The determinant of the diagonal matrix \( R \) is \( \det R = xyz \).

Thus, \( \text{adj}(\text{adj}(R)) = (xyz) R = \begin{pmatrix} x^2yz & 0 & 0 \\ 0 & xy^2z & 0 \\ 0 & 0 & xyz^2 \end{pmatrix} \).

The trace is \( \text{trace}(\text{adj}(\text{adj}(R))) = x^2yz + xy^2z + xyz^2 = xyz(x + y + z) \).

Step 2: Evaluate the condition \( \text{trace}(\text{adj}(\text{adj}(R))) = 0 \).

From Assertion 1, \( x + y + z = 0 \). Substituting this, \( \text{trace}(\text{adj}(\text{adj}(R))) = xyz(0) = 0 \).
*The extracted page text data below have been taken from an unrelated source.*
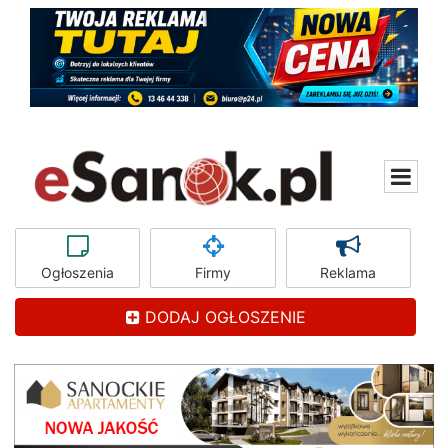
Ogłoszenia
Firmy
Reklama
DODAJ OGŁOSZENIE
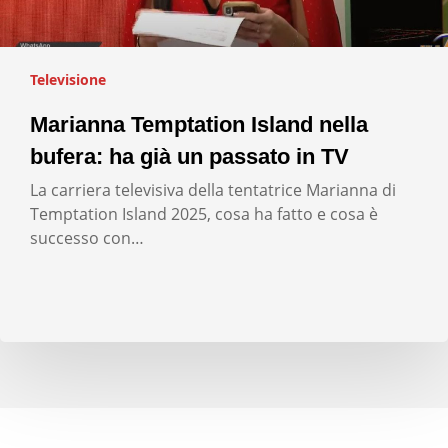
Televisione
Marianna Temptation Island nella
bufera: ha già un passato in TV
La carriera televisiva della tentatrice Marianna di
Temptation Island 2025, cosa ha fatto e cosa è
successo con…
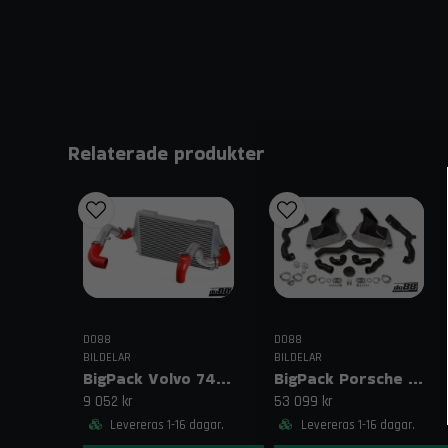
Relaterade produkter
DO88
DO88
BILDELAR
BILDELAR
BigPack Volvo 740/940 Turbo (92–98) Röd – 76 mm spjällhus
BigPack Porsche 911 Turbo (997.1) Svart – Komplett intercoolerkit
9 052 kr
53 099 kr
Levereras 1-16 dagar.
Levereras 1-16 dagar.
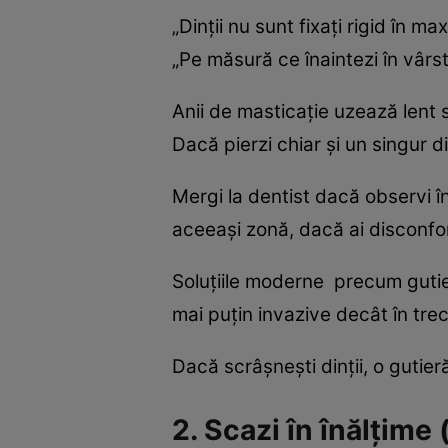
„Dinții nu sunt fixați rigid în
„Pe măsură ce înaintezi în vârst
Anii de masticație uzează lent 
Dacă pierzi chiar și un singur di
Mergi la dentist dacă observi în
aceeași zonă, dacă ai disconfor
Soluțiile moderne precum gutier
mai puțin invazive decât în trec
Dacă scrâșnești dinții, o gutie
2. Scazi în înălțime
This condition is always met for any \( \theta \).

Step 3: Verify the conclusion: "\( R \) has exactly one non-zero entry."

This is an implication. Since the hypothesis (\( \text{trace}(\text{adj}(\text{adj}(R))) = 0 \)) is always true, we must check if the conclusion is always true. Consider \( \theta = \frac{\pi}{6} \).

\( x = \sin(\frac{\pi}{6}) = \frac{1}{2} \).

\( y = \sin(\frac{\pi}{6} + \frac{2\pi}{3}) = \sin(\frac{5\pi}{6}) = \frac{1}{2} \).

\( z = \sin(\frac{\pi}{6} + \frac{4\pi}{3}) = \sin(\frac{3\pi}{2}) = -1 \).

For \( \theta = \frac{\pi}{6} \), the diagonal entries are \( \frac{1}{2}, \frac{1}{2}, -1 \). All three are non-zero, contradicting the conclusion that \( R \) must have exactly one non-zero entry. Therefore, Assertion 2 is false.

Conclusion:

Summary of findings:

• Assertion 1: "Trace(R) = 0" is true.
• Assertion 2: "If trace(adj(adj(R))) = 0, then R has exactly one non-zero entry" is false.

Consequently, only the first assertion is true.